Nunca é demais lembrar que foi apenas em pleno século XIX, em 1869 mais precisamente, que o Papa Pio IX declarou que o aborto constitui um pecado em qualquer situação e em qualquer momento que se realize. Se os católicos se pretendem contra o aborto, deveriam começar destituindo seus santos da condição de sapiência e santidade. Ou seja, faz apenas 140 anos que a Igreja decidiu que uma mulher não mais é dona de seu próprio corpo.

Falava da jovem leitora. Ela dizia que, no Brasil, aborto é crime. Será? Veja, em sua última edição, lembra um dado que não é novo: os especialistas estimam que chegue a um milhão o número de abortos, hoje, no Brasil. O cenário teria sido bem pior na década de 80, quando os abortos clandestinos podem ter chegado a 4 milhões por ano. A redução desse número se deveria ao aperfeiçoamento dos métodos anticoncepcionais e à disseminação no país de políticas de planejamento familiar, logo estas duas medidas às quais à Igreja se opõe ferozmente.
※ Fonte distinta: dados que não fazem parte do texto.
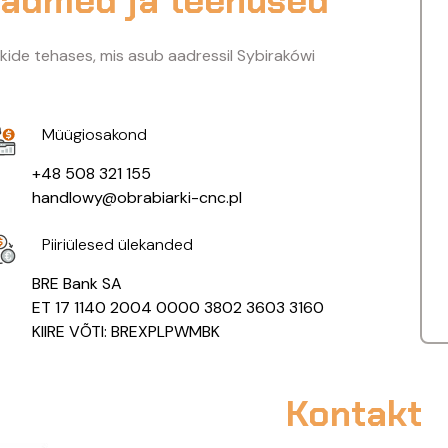
eadmed ja teenused
ide tehases, mis asub aadressil Sybirakówi
Müügiosakond
+48 508 321 155
handlowy@obrabiarki-cnc.pl
Piiriülesed ülekanded
BRE Bank SA
ET 17 1140 2004 0000 3802 3603 3160
KIIRE VÕTI: BREXPLPWMBK
Kontakt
Aborto é crime? Ora, quando se cometem um milhão de crimes ao ano – ou quatro milhões – há muito o crime deixou de ser crime. Aborto entrou na categoria dos usos e costumes. Neste país onde 250 mil criminosos, já condenados, vivem livres como passarinho, porque não há mais vagas nas prisões, onde colocar um milhão – ou quatro milhões – de mulheres, mais os milhares de profissionais que as assistiram durante o aborto? Se aborto ainda é considerado crime pela legislação, é crime de condenação impossível. E sem sanção não há crime.

Sempre foi possível neste país incrível, para quem tivesse algum dinheiro, encontrar médicos e clínicas confiáveis – ainda que clandestinas – para interromper a gravidez. O risco sempre foi quinhão dos pobres, que tinham de submeter-se a péssimas a açougueiros sem maiores habilitações. Ainda segundo a Veja, as complicações decorrentes de abortos mal feitos, sem condições de higiene ou segurança, constituíram, no ano passado, a quarta causa de morte materna, atingindo 200 mulheres.

Há ONGs fornecendo seringas a drogados, em nome de uma política de minimização de danos. Por que não fornecer então aborto seguro para preservar vidas?

Deixemos de hipocrisia. O aborto está há muito legalizado no país. Como a droga e o contrabando.